“I would hardly classify my work as undoable, left to my own devices,” Rodyle remarked. “Reconstruction of the Cannon was complete, as I believe one of your companions demonstrated in her rather unorthodox use of it. As for the power source, I’m sure I can direct a flow of mana from the Great Tree to it in some form or fashion. It shouldn’t be too much more difficult than my plans for directing the mana from Derris Kharlan.” He paused, wondering about revealing his plans someone who had already demonstrated quite a bit of ill will towards him. Perhaps it did not matter much, since he had not been specific. He sighed. “You could have done so much better had you joined the Desians. I assure you, your talents would not have gone to waste.
“What made you want to live among a drove of inferiors anyway?”
Sheena, yes, Raine could remember that as clear as day. It was not too long ago after all. “I know exactly what I could have done if I joined your ranks.” Raine wasn’t a woman to boast or brag about her own accomplishments, but knowing that as a child she was sought by the Research Academy for her potential, she knew that the Desians could have likely done the same if they knew. “But, I fight for a different cause, and that is not ever going to change. I have no hostility for you today, Rodyle, but if there comes a day where you threaten Aselia’s peace again, I’ll confirm right now that my mind is not going to change. I am still going to side against all of you, half-elf or not.”

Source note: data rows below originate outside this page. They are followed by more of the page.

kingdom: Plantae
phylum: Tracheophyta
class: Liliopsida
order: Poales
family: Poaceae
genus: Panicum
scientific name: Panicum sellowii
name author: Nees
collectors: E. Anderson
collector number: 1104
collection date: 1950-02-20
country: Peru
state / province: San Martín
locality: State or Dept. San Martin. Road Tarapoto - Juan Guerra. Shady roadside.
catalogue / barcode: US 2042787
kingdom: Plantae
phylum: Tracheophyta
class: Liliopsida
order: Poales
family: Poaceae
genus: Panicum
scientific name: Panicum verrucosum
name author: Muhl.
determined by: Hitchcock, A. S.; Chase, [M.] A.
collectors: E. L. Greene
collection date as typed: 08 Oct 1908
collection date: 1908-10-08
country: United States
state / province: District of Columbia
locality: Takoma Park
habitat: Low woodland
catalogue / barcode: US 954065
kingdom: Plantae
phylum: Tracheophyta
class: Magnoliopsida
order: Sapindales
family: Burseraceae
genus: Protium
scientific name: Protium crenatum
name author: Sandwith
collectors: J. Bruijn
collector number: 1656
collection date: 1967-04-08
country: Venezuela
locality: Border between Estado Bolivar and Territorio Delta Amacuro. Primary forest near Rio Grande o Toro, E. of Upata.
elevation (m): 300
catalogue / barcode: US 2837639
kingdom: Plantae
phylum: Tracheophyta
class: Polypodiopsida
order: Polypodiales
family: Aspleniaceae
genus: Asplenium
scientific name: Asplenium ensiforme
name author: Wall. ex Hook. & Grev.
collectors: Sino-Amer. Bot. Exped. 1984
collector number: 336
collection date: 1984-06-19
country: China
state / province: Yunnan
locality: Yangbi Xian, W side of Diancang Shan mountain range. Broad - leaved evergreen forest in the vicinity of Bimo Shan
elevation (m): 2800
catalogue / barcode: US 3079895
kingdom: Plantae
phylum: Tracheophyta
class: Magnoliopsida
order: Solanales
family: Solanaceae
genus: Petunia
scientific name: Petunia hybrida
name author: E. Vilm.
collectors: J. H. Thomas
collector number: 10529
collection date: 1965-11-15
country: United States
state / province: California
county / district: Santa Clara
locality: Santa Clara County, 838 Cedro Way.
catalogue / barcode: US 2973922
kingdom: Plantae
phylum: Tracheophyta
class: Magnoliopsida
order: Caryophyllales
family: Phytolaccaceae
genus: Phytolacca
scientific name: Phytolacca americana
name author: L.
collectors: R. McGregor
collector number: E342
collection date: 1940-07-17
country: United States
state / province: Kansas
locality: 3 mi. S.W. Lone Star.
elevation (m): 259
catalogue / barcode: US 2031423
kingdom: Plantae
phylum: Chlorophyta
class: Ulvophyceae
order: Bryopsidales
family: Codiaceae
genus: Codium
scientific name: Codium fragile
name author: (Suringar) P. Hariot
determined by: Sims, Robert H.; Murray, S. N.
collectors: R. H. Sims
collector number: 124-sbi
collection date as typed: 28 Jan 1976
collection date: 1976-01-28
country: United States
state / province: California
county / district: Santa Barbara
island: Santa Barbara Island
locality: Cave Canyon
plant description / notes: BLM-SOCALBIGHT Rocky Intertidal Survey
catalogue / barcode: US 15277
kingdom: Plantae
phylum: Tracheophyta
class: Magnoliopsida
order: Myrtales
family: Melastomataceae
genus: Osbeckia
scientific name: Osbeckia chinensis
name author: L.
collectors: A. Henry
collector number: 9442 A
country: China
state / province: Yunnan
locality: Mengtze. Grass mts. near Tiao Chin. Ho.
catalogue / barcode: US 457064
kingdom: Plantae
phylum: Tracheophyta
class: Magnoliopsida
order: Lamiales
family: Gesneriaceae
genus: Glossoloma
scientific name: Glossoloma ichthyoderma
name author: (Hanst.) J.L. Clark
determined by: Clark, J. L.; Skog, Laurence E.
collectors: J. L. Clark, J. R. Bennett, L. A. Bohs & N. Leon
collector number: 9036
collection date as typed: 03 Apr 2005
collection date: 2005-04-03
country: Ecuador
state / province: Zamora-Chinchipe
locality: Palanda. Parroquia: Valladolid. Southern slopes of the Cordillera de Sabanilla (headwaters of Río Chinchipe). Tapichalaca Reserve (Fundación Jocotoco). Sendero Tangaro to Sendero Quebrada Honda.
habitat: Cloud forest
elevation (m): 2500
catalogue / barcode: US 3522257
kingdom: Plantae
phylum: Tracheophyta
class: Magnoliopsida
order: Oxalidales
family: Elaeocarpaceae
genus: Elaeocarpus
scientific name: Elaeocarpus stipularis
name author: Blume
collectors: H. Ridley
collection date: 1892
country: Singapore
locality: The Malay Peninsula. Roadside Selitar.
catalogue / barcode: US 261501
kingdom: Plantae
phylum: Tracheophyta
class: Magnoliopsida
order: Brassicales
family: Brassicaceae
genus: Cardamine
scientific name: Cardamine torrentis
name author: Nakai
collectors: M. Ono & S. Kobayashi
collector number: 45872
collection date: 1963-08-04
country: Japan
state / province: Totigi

“You may consider them inferiors, but I would never be able to think such a thing. You’re a half-elf as I am, but we have two completely different beliefs on that issue, so I doubt you’d be able to understand. I held out hope for those who I believed in, and they never failed me. You may think me the fool for standing with humans because you think they’re inferior, but race is not something that should matter.” I found people who wouldn’t shun us because of who we were, and so the least I could do was trust in return, to be able to make a home for my brother and I. “Maybe I’m just a believer, maybe a dreamer. But, as I’ve said, I don’t expect you to understand.”